L’étude suggère que le monde universitaire pourrait pousser les femmes vers des domaines appliqués en raison de barrières culturelles et les pénaliser ensuite pour leur travail.

Implications plus larges

La diversité des points de vue est essentielle au progrès de l'informatique. Tout comme les premiers essais cliniques excluant les femmes ont conduit à des traitements moins efficaces pour elles, la recherche informatique a besoin de voix diverses pour créer des algorithmes et des outils inclusifs. 

« Je fais de la recherche dans le domaine de la santé », a ajouté Kleinberg. « À terme, nous souhaitons que nos algorithmes et nos outils soient utilisés par tous et appliqués à tous. La science est meilleure lorsqu'elle reflète l'ensemble de la population. »
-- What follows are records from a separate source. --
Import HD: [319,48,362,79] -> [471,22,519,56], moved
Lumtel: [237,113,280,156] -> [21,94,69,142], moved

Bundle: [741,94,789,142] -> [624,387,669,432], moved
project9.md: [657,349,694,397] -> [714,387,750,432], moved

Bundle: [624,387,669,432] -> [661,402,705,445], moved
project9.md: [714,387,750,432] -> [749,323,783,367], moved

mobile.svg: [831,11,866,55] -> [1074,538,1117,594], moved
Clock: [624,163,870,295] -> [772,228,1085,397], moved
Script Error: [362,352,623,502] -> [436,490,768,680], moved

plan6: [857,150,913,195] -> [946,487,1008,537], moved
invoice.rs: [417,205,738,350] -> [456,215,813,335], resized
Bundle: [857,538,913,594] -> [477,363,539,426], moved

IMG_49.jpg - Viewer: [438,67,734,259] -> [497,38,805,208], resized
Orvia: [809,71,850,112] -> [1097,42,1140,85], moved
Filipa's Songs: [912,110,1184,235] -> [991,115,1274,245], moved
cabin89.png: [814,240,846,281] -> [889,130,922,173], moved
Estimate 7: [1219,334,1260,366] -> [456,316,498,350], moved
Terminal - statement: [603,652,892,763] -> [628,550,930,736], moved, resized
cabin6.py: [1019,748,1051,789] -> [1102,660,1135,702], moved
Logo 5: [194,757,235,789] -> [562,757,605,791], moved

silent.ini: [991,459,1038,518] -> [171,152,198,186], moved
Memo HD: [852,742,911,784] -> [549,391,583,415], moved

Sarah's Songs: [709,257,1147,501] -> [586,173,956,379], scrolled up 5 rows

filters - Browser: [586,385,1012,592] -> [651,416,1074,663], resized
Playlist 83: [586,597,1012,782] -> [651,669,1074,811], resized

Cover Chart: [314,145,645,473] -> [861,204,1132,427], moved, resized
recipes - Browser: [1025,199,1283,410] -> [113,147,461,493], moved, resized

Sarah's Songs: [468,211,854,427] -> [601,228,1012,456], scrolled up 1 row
Les implications de cette étude vont au-delà de l’égalité des sexes, avertissant que la dévaluation systématique de l’informatique appliquée pourrait décourager la recherche vitale répondant aux défis les plus urgents de la société.

Aller de l'avant

Pour remédier à ce biais, il sera nécessaire d’apporter des changements systémiques dans la manière dont les universités évaluent l’impact de la recherche, de former les professeurs à reconnaître les biais inconscients et de restructurer les décisions de promotion et de titularisation afin de valoriser les contributions à la fois théoriques et pratiques.